[WHAT YOU ARE ASKED TO DO]
Rewrite the entries below, changing every "chart" to "graph" and leaving all other text as it is. Omit the pictures from your version.
[Opening RECORDS FOR THE TASK section]
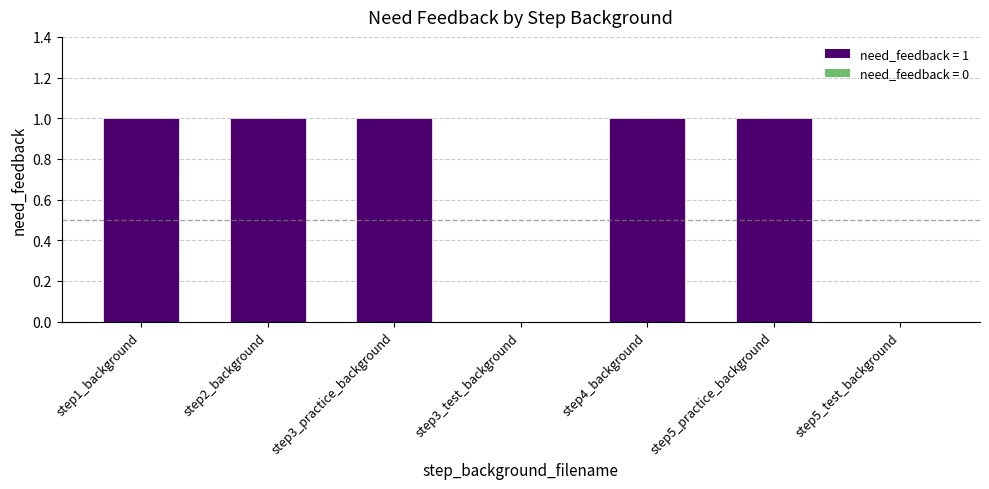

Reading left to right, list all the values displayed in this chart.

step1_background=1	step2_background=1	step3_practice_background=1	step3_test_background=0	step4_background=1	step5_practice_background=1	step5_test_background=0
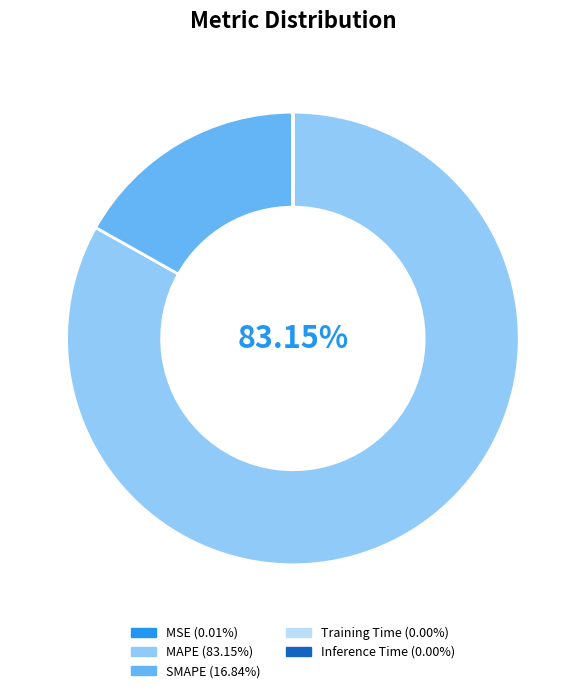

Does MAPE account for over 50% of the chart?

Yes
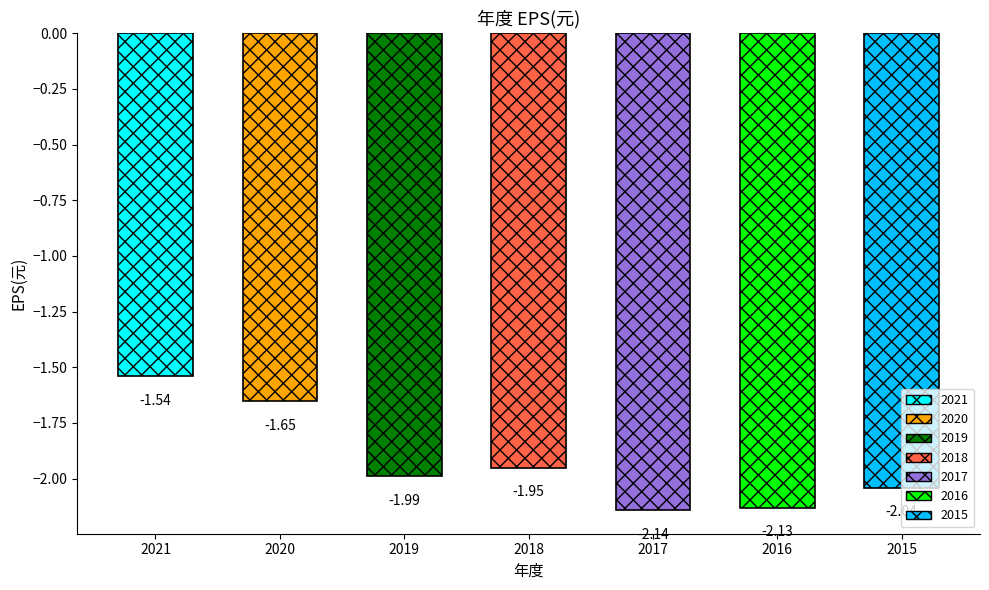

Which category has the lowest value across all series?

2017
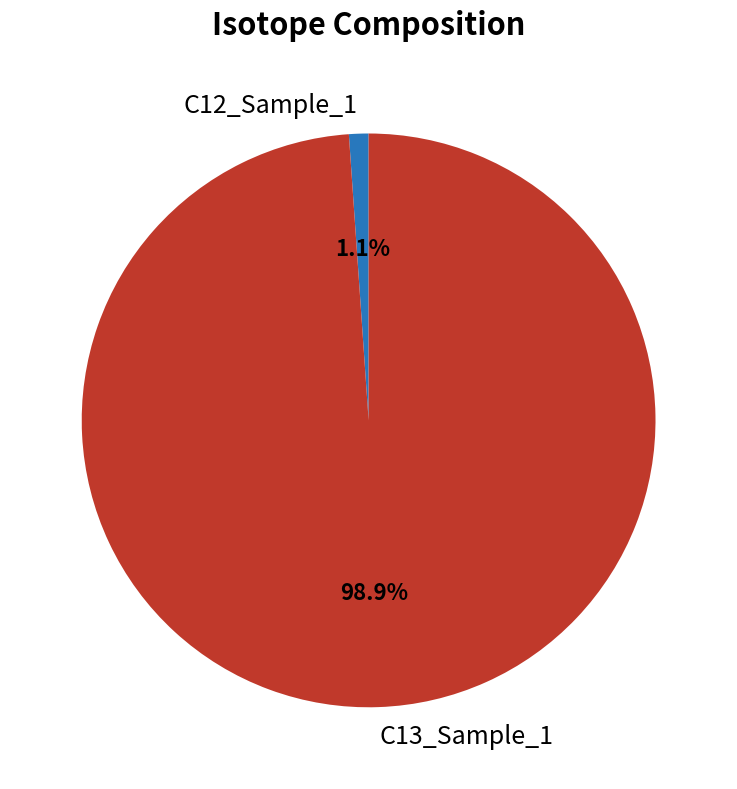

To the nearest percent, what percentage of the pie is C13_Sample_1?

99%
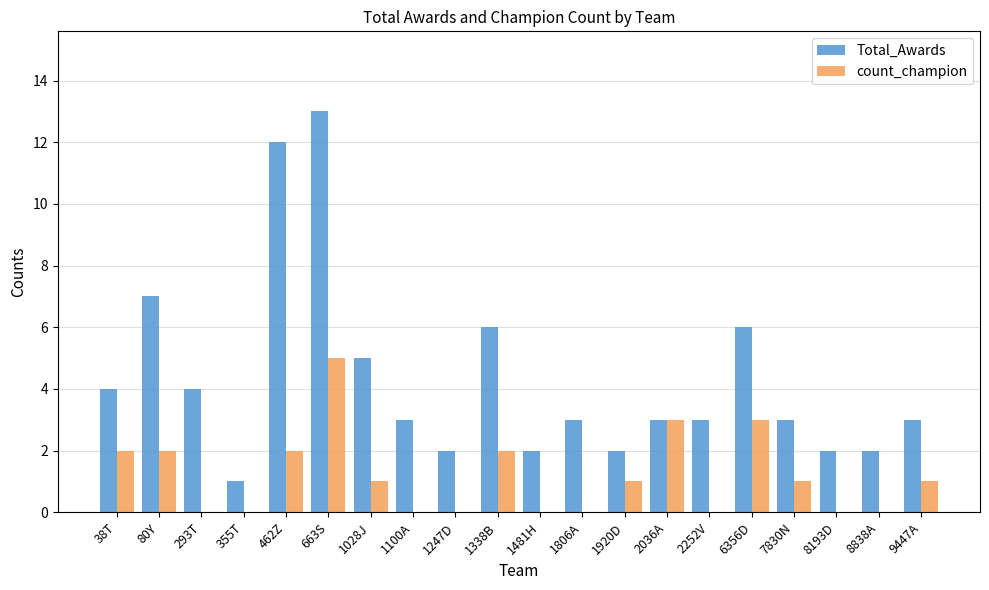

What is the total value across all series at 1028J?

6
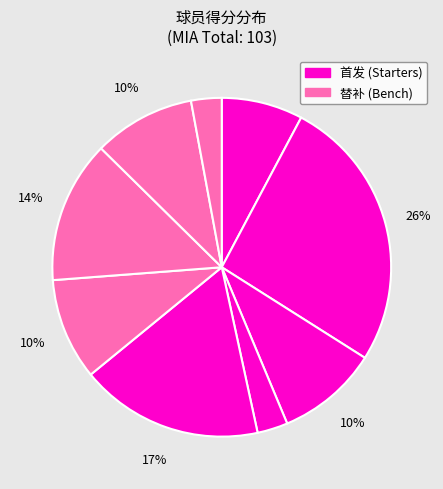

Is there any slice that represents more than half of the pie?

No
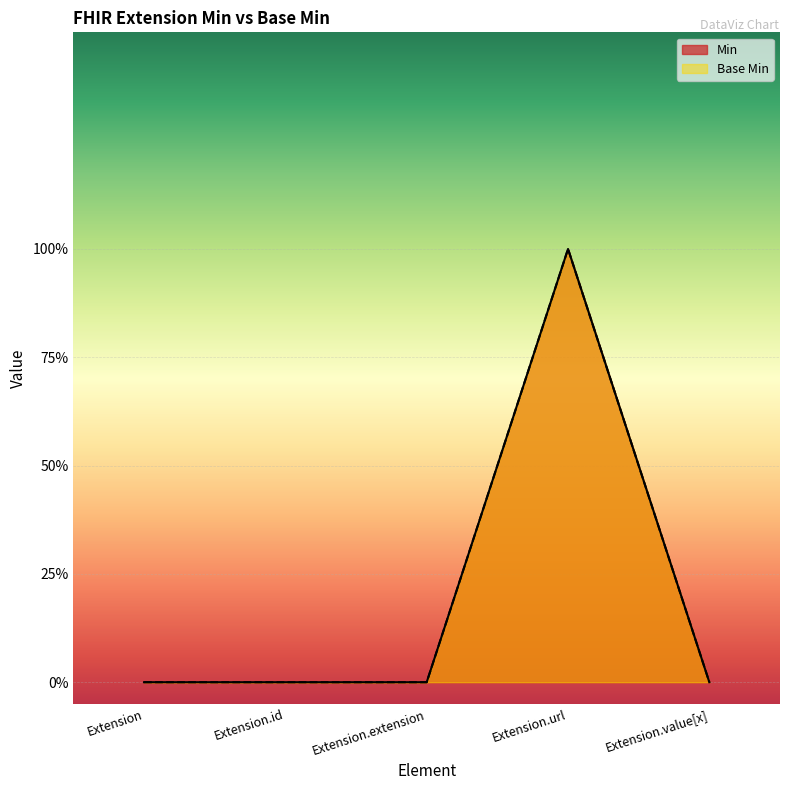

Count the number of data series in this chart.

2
[Closing RECORDS FOR THE TASK section]
[SOLUTION TO THIS PROBLEM]
Reading left to right, list all the values displayed in this graph.

step1_background=1	step2_background=1	step3_practice_background=1	step3_test_background=0	step4_background=1	step5_practice_background=1	step5_test_background=0

Does MAPE account for over 50% of the graph?

Yes

Which category has the lowest value across all series?

2017

To the nearest percent, what percentage of the pie is C13_Sample_1?

99%

What is the total value across all series at 1028J?

6

Is there any slice that represents more than half of the pie?

No

Count the number of data series in this graph.

2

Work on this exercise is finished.